When life isn’t happening so much. For me, that moment has never come.

Feedback is the string that holds it together for me, the rocket fuel that gets me up and moving.

So I am doing better, learning more. The group is in a very good place.

I am working one-on-one with people more, so that we can establish the trust and communication that makes feedback easier to accept and less threatening. I communicate more feedback in private than in public. I talk on the phone when there is any confusion or hint of misunderstanding.

I am sharing my honest reactions to posts. I am working to be especially patient and careful with people who are putting their work out there for the first time. They are special, and need special attention.

And the members of the group are learning to live with feedback and offer it.

What is good feedback?:

It is honest, never cutting.

It is affirming, not diminishing.

It emphasizes what is good, not just what it is not.

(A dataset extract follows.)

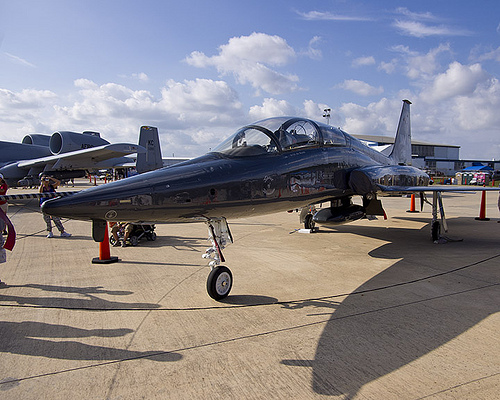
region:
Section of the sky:
[125, 68, 231, 118]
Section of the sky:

It sets goals for change and improvement.

It helps the creator understand the audience (my online readers tell me every day how I am doing, and what works and does it, I can see it from their posts and visits.)

Good feedback is never about being “brilliant,” “loved,” “dumb” or inadequate. That is feedback run aground.

When I offer feedback, it is not my job to tell anyone if they are good or not or worthy. Only the artist and their audience can determine that. My role is to offer my visceral and emotional response to the work and hopefully, any ideas I can offer to make it better.

I tell my students every single that there is not such thing as a perfect work, it is the job of others to suggest how a work struck them and how it could better. The writer or artist takes it from there.

I believe that people who do not seek feedback and cannot absorb and consider are crippling themselves and limiting how far they can possibly go. If you don’t wish to go anywhere, it doesn’t matter.

For me, the fuel analogy for feedback is apt. Feedback is the fuel in the tank, the propellant that tells those of us who wish to lead creative lives how far we can go and what it would take for us to get there. It motivates us.

If you’re going to say what you want to say, you’re going to  hear what you don’t want to  hear.

All I’ve ever wanted to hear is that every word I write is brilliant, and it is the one word I have never heard and perhaps will never hear. Because I am not brilliant, even when I am very good.

My editors do not ever tell me that I am good or bad, they tell me every single time how I can make my work better, even when it is very good. I wince and groan, and am exhilarated and uplifted.

So I will keep struggling to define and encourage feedback, it is the boundary between who we are and who we wish to be. It is important.